Mon maître et mon vainqueur est un roman d’amour vif, éclairé de ravissements dans ses acceptions. Un roman de raisons, et de déraisons, un roman où le narrateur témoigne devant un juge d’instruction et son greffier, de ce qu’il sait de son ami Vasco, et de Tina qui sera le centre tellurique de cette passion. Vasco, interpellé pour avoir tiré, sans grandes conséquences, sur son rival Edgar, qui épousait Tina, alors qu’il voulait ne pas cesser de la posséder, tiré avec le revolver acheté lors d’enchères fantasques, que braqua Verlaine sur Rimbaud, tout un roman ! Une histoire d’amour qui saisit Tina et Vasco et qui ne cesse de bouleverser Edgar. L’art romanesque est souvent possédé, enchanté, par des histoires d’amour, de trahisons, de renoncements et de vengeances. Mon maître et mon vainqueur est un roman enflammé d’amour. Tina prend littéralement feu dans les bras de Vasco au sous-sol de la BnF. Mon maître et mon vainqueur est un roman où des êtres se rencontrent et se donnent sans pudeur, faisant conjuguer la volupté avec le secret et les regrets, un roman charnel, placé sous le charme de ses personnages, qui ont un corps et cela s’entend, et le style de François-Henri Désérable nous offre le bon goût du corps et des corps romanesques. Vasco entraîne Tina à la BnF et lui montre les épreuves corrigées des Fleurs du mal, l’exemplaire original d’Une saison en enfer, la Bible de Gutenberg, témoins avec d’autres livres rares et uniques de leurs ardeurs. On assiste aussi à un fric-frac, le cœur de Voltaire subtilisé pour l’amour de Tina. On séjourne dans la chambre 42 – Paul Verlaine – de l’hôtel Arthur Rimbaud : aux âmes dépassionnées la passion est obscène. Mon maître et mon vainqueur est un roman d’aventure amoureuse et d’amour aventurier. Son adresse à ses lecteurs pourrait être : au cœur de ce roman, des livres qui enflamment les cœurs et les corps, et un cœur qui les unit. 

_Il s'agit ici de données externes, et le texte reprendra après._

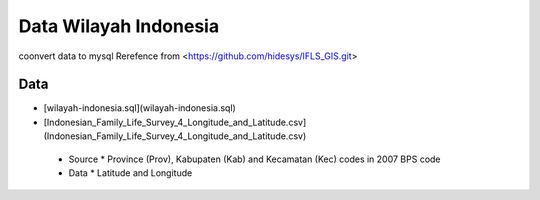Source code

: ###################
Data Wilayah Indonesia 
###################

coonvert data to mysql
Rerefence from <https://github.com/hidesys/IFLS_GIS.git>

*****
Data
*****

* [wilayah-indonesia.sql](wilayah-indonesia.sql)
* [Indonesian_Family_Life_Survey_4_Longitude_and_Latitude.csv](Indonesian_Family_Life_Survey_4_Longitude_and_Latitude.csv)
 * Source
   * Province (Prov), Kabupaten (Kab) and Kecamatan (Kec) codes in 2007 BPS code
 * Data
   * Latitude and Longitude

« Pour lui raconter cette histoire – la raconter au juge, c’était la raconter au greffier –, je convoquais mes souvenirs, or mes souvenirs étaient passés au prisme déformant de la mémoire, et je songeais qu’il pouvait bien y mettre tout son zèle, le greffier, et taper scrupuleusement, consciencieusement chacun de mes mots, ça n’était jamais qu’au passé recomposé qu’il la mettait par écrit, cette histoire ». 

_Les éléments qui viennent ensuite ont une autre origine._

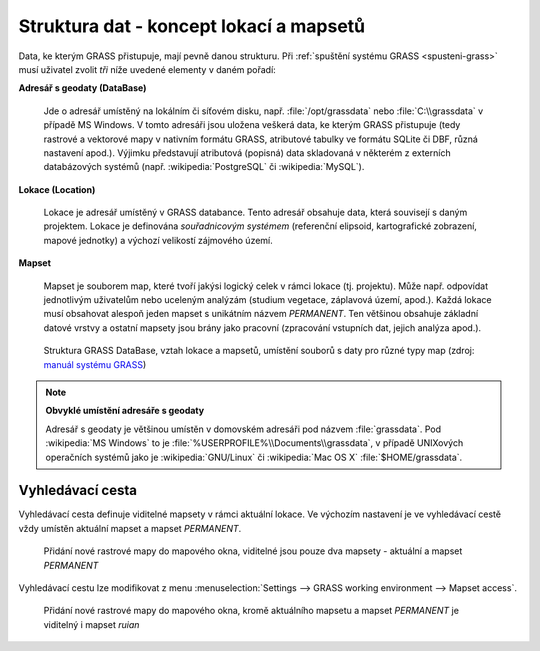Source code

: .. _struktura-dat:

Struktura dat - koncept lokací a mapsetů
----------------------------------------

Data, ke kterým GRASS přistupuje, mají pevně danou strukturu. Při
:ref:`spuštění systému GRASS <spusteni-grass>` musí uživatel zvolit
*tři* níže uvedené elementy v daném pořadí:

**Adresář s geodaty (DataBase)**

   Jde o adresář umístěný na lokálním či síťovém disku,
   např. :file:`/opt/grassdata` nebo :file:`C:\\grassdata` v případě
   MS Windows. V tomto adresáři jsou uložena veškerá data, ke kterým
   GRASS přistupuje (tedy rastrové a vektorové mapy v nativním formátu
   GRASS, atributové tabulky ve formátu SQLite či DBF, různá nastavení
   apod.). Výjimku představují atributová (popisná) data skladovaná v
   některém z externích databázových systémů
   (např. :wikipedia:`PostgreSQL` či :wikipedia:`MySQL`).

.. index::
   pair: lokace; struktura dat
   see: lokace; mapsety
   see: lokace; LOCATION_NAME

.. _lokace:
   
**Lokace (Location)**

   Lokace je adresář umístěný v GRASS databance. Tento adresář
   obsahuje data, která souvisejí s daným projektem. Lokace je
   definována *souřadnicovým systémem* (referenční elipsoid,
   kartografické zobrazení, mapové jednotky) a výchozí velikostí zájmového
   území.

.. index::
   pair: mapsety; struktura dat
   see: mapsety; lokace
   see: mapsety; MAPSET

**Mapset**

   Mapset je souborem map, které tvoří jakýsi logický celek v rámci
   lokace (tj. projektu). Může např. odpovídat jednotlivým uživatelům
   nebo uceleným analýzám (studium vegetace, záplavová území,
   apod.). Každá lokace musí obsahovat alespoň jeden mapset s
   unikátním názvem *PERMANENT*. Ten většinou obsahuje
   základní datové vrstvy a ostatní mapsety jsou brány jako pracovní
   (zpracování vstupních dat, jejich analýza apod.).

.. figure:: images/help_loc_struct.png
            :class: middle
            
            Struktura GRASS DataBase, vztah lokace a mapsetů, umístění
            souborů s daty pro různé typy map (zdroj: `manuál systému
            GRASS
            <http://grass.osgeo.org/grass70/manuals/helptext.html>`_)

.. noteadvanced:: 
   
   GRASS databanka je definovaná proměnnou prostředí
   :envvar:`GISDBASE`, lokace :envvar:`LOCATION_NAME` a mapset
   proměnnou :envvar:`MAPSET`, viz modul :grasscmd:`g.gisenv`.

.. raw:: latex

   \newpage

.. note:: **Obvyklé umístění adresáře s geodaty**
      
      Adresář s geodaty je většinou umístěn v domovském adresáři pod
      názvem :file:`grassdata`. Pod :wikipedia:`MS Windows` to je
      :file:`%USERPROFILE%\\Documents\\grassdata`, v případě UNIXových
      operačních systémů jako je :wikipedia:`GNU/Linux` či :wikipedia:`Mac
      OS X` :file:`$HOME/grassdata`.

.. index::
   pair: vyhledávací cesta; struktura dat
   single: g.mapsets

.. _g-mapsets:
      
Vyhledávací cesta
=================

Vyhledávací cesta definuje viditelné mapsety v rámci aktuální
lokace. Ve výchozím nastavení je ve vyhledávací cestě vždy umístěn
aktuální mapset a mapset `PERMANENT`.

.. figure:: images/d-rast-user1.png

   Přidání nové rastrové mapy do mapového okna, viditelné
   jsou pouze dva mapsety - aktuální a mapset `PERMANENT`

Vyhledávací cestu lze modifikovat z menu :menuselection:`Settings -->
GRASS working environment --> Mapset access`.

.. figure:: images/mapset-access.png
   :class: small
   :scale-latex: 50

   Přidání mapsetu `ruian` do vyhledávací cesty

.. notecmd:: Přidání mapsetu do vyhledávací cesty

   .. code-block:: bash

                   g.mapsets mapset=ruian op=add

.. figure:: images/d-rast-user1-ruian.png

   Přidání nové rastrové mapy do mapového okna, kromě aktuálního
   mapsetu a mapset `PERMANENT` je viditelný i mapset `ruian`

Mon maître et mon vainqueur est un passionnant périple en mer agitée de relations amoureuses, dans cette forte houle se déploie le roman, comme une voile tendue. François-Henri Désérable conjugue avec l’agilité, l’adresse et la force de l’hockeyeur qu’il fut, le roman et la poésie qui nourrissent ce roman. Vasco en est épris de poésie et de poèmes, et dans son cahier, qui donne son nom au roman, il en a recopié plusieurs, empruntés, inventés, transformés, dédiés à Tina, et qu’elle pourrait fredonner. Ces poèmes, ces haïkus, sont devenus des pièces à conviction romanesque : Ni Colt ni Luger / Ni Beretta ni Browning / Bois ta coupe Edgar. François-Henri Désérable glisse dans l’histoire qu’il imagine, comme il glissait, patins aux pieds, sur la glace, il virevolte, se retourne, repart d’un nouvel élan et paraît ainsi s’envoler. Ce roman au passé recomposé confirme tout le talent narratif de l’écrivain voltigeur, sa passion pour le récit, l’intrigue heureuse et amoureuse. Tout y est fluide et léger, tout y est lumineux, dans la joie ou les tensions vives. François-Henri Désérable n’a qu’un seul maître avoué : le roman, à la manière de l’amour chez Proust, où l’espace et le temps sont rendus sensibles au cœur.